Você é o todo. Eu sou o todo. Não há diferenças entre nós. Se eu sou capaz de compreender isto, então, não preciso provar mais nada para as pessoas. Eu não preciso do reconhecimento delas.

Ponha, então, mokṣa puruṣārtha, diante dos outros puruṣārthas. Esta é a grande proposta que vedānta nos apresenta.

Esses outros puruṣārthas são para pessoas que ainda não estão maduras; pois não há liberdade em nenhum deles. Continuamos presos à necessidade de alguns prazeres e confortos e a ideia de um suposto paraíso, em algum momento. Onde está o yoga nisso tudo?

O grande objetivo deve ser satya-anveṣaṇa; a busca pela verdade; que é liberdade. Sem esse entendimento, a vida é, apenas, sofrimento.

Por isso vivemos com medo. Olhe para um homem que vive, apenas, buscando riqueza e conforto. É uma pessoa com medo de perder tudo. Onde está a liberdade na riqueza?

Da mesma maneira, pode ser uma pessoa, extremamente, religiosa.
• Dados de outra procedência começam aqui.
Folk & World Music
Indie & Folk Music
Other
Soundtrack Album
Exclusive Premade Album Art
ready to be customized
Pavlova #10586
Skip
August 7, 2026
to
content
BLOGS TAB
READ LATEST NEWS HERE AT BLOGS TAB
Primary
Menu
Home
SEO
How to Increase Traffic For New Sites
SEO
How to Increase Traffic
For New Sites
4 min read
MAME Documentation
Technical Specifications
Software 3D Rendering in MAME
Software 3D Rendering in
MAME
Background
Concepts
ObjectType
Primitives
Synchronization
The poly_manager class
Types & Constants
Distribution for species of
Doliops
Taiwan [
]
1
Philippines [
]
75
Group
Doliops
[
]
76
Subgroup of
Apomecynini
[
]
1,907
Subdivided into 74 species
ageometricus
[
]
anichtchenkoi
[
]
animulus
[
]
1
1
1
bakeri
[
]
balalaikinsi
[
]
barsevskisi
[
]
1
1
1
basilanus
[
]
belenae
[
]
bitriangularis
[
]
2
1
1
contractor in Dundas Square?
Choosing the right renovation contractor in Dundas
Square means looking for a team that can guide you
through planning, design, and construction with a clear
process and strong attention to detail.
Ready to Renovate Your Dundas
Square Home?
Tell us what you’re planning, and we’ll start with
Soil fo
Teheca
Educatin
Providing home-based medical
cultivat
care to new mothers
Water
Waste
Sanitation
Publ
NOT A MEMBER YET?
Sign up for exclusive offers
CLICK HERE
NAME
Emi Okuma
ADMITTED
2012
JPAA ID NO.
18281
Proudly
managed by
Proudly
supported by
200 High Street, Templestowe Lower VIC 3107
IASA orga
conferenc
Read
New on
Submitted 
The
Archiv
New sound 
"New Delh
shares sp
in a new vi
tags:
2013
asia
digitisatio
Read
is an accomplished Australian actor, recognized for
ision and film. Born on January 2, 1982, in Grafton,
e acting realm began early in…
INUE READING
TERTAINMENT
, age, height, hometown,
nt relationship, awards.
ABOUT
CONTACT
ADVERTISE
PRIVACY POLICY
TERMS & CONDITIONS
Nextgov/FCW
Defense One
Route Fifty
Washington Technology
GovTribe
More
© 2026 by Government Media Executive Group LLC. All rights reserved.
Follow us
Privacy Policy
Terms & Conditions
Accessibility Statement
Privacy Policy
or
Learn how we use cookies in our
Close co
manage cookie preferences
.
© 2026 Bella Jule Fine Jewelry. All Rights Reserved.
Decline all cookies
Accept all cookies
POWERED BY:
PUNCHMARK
Uma pessoa comprometida com rituais, como pensavam os karmaṭhas. Se eles pudessem lhe dizer a verdade, mesmo executando todos esses rituais, que parecem lhes garantir algo, estão muito inseguros; pois não sabem se, mesmo fazendo todo esse esforço, o paraíso lhes estará garantido. São pessoas que vivem sob as crenças e dogmas da cultura que seguem; inclusive o Veda.

Portanto, não há liberdade nos três primeiros puruṣārthas. Só há liberdade na verdade. Por isso, é preciso entender que a verdade, a realidade, sou Eu.

Para um yogī verdadeiro, não há nada como peregrinação e rituais. A verdadeira peregrinação é em si mesmo. Isso se chama samādhi, ou, mokṣa.

Pois, reconhecendo a si mesmo como alguém livre de qualquer inadequação ou insegurança, a busca pelos outros puruśārthas, não precisa ser abandonada, mas, ressignificada. 

Eu sou livre para conquistar tudo o que desejo. O desejo não é um problema nas nossas vidas. 

Tendo o entendimento de que não são estas conquistas que me libertarão desta impressão acerca de mim mesmo, posso conquistar todos os objetos.

Porque entendemos que estes puruśārthas não têm relação com mokṣa e nem podem “dar” mokṣa; já que mokṣa é a natureza de todo indivíduo. Esta é a verdadeira liberdade.